ADDIO A VIRGINIO PERTINO

L’annuncio dell’improvvisa scomparsa di Gino Pertino, 77 anni, figlio di un albergatore ‘storico’ di Loano, una sorella, pure albergatrice, consigliere comunale, stroncata negli anni ’90 da un male incurabile. Nonostante le sue non ottime condizioni di salute, ogni giorno si poteva incontrare Gino sull’Aurelia mentre si recava in panetteria o nel supermercato di alimentari. Si fermava a conversare con i conoscenti, amava parlare il dialetto (siamo rimasti in pochi, soleva ripetere). Lascia nello sconforto la moglie Rosanna (gestisce una piccola pensione famigliare e di cui Gino era fiero (ottima cuoco i clienti sono entusiasti, da ultimo solo camere e colazione), la figlia Eleonora, il genero Claudio, la nipotina Anna, la cognata Gabriella, i nipoti Gabriele e Gianluigi, la suocera Olga. Le funzioni religiose nella vicina parrocchia  dei Padri Capuccini dove era facile incontrare Gino in occasione di funerali.

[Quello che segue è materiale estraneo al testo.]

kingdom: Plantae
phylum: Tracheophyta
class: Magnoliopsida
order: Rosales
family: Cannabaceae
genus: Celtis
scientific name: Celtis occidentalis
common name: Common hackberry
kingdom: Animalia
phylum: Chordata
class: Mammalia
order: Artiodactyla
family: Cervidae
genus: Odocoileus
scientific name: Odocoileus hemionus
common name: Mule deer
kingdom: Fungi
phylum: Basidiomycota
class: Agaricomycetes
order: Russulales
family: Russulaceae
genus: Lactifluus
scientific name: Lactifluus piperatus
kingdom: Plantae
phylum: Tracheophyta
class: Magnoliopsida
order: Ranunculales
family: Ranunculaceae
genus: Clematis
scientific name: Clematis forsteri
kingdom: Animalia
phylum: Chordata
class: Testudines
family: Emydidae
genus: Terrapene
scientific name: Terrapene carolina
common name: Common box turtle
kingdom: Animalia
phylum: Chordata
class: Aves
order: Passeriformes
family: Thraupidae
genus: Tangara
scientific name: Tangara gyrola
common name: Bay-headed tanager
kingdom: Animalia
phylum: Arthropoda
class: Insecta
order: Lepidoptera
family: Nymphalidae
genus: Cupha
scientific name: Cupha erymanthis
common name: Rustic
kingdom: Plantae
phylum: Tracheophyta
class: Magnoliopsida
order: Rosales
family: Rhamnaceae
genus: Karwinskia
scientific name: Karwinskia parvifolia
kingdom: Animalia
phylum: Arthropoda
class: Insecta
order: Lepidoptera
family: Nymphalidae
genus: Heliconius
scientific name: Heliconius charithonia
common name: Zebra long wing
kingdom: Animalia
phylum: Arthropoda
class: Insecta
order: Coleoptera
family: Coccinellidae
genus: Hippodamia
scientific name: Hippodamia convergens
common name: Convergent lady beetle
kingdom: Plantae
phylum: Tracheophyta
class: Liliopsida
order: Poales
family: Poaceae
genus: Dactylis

LA MORTE DI SERGIA, CARTOMANTE ED ASTROLOGA – Loano che ha potuto leggere a tutta pagina la morte di Sergia Savioli, già titolare di una boutique, con la passione dell’astrologia e delle carte. Dapprima il negozio in via Aurelia di levante, poi in via Stella. Un personaggio salito alla ribalta della notorietà quando trasmetteva (anni ’60 e primi anni ’70) Tele- Trill dagli studi televisiVI di Ceriale e tra gli speaker c’era il giovanissimo Angelo Vaccarezza.  L’emittente appartneva infatti al papà e a Nanni Patrone di Pietra Ligure, socio di minoranza. Sergia frequentava negli ultimi anni i mercati di antiquariato, con il suo ‘banchetto’. L’avevamo incontrata e salutata nei giorni della sfilata di carnevale, sul lungomare. Era sola, ma appariva in forma. Invece se ne è andata da li a poco tempo.